Repeat exactly, and only, the lines from the one containing "(Attach additional sheets, if necessary.)" through the end of the records.

◇ ◇ ◇

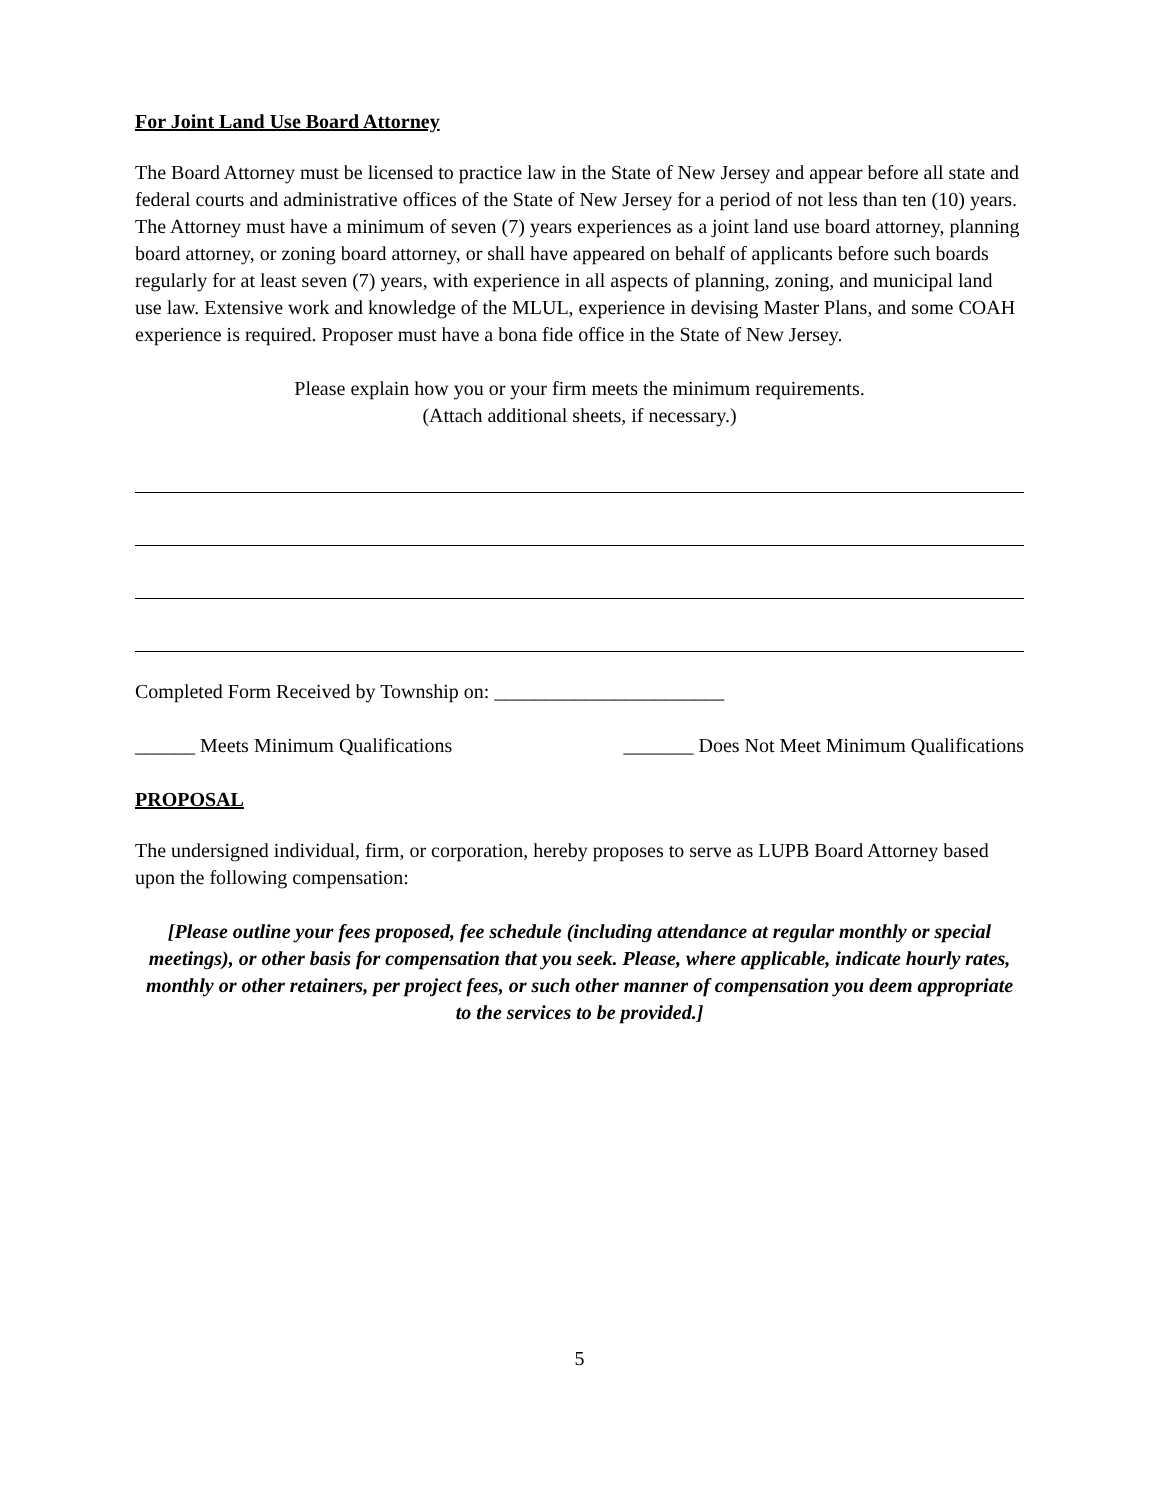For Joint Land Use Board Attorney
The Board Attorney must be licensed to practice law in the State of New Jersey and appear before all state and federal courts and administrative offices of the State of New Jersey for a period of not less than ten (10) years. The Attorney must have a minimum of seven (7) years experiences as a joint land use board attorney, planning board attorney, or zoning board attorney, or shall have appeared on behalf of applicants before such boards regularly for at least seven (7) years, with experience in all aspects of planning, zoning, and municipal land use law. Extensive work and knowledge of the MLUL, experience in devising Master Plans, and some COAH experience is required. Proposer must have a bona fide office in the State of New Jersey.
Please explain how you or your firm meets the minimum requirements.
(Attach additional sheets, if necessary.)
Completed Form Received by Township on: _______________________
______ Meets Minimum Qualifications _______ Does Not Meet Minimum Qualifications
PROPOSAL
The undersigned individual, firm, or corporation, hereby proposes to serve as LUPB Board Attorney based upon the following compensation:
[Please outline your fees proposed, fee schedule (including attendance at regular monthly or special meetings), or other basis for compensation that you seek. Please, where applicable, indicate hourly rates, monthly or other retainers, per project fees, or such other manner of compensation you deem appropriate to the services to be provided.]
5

◇ ◇ ◇

» **Exercise solution**:
(Attach additional sheets, if necessary.)
Completed Form Received by Township on: _______________________
______ Meets Minimum Qualifications _______ Does Not Meet Minimum Qualifications
PROPOSAL
The undersigned individual, firm, or corporation, hereby proposes to serve as LUPB Board Attorney based upon the following compensation:
[Please outline your fees proposed, fee schedule (including attendance at regular monthly or special meetings), or other basis for compensation that you seek. Please, where applicable, indicate hourly rates, monthly or other retainers, per project fees, or such other manner of compensation you deem appropriate to the services to be provided.]
5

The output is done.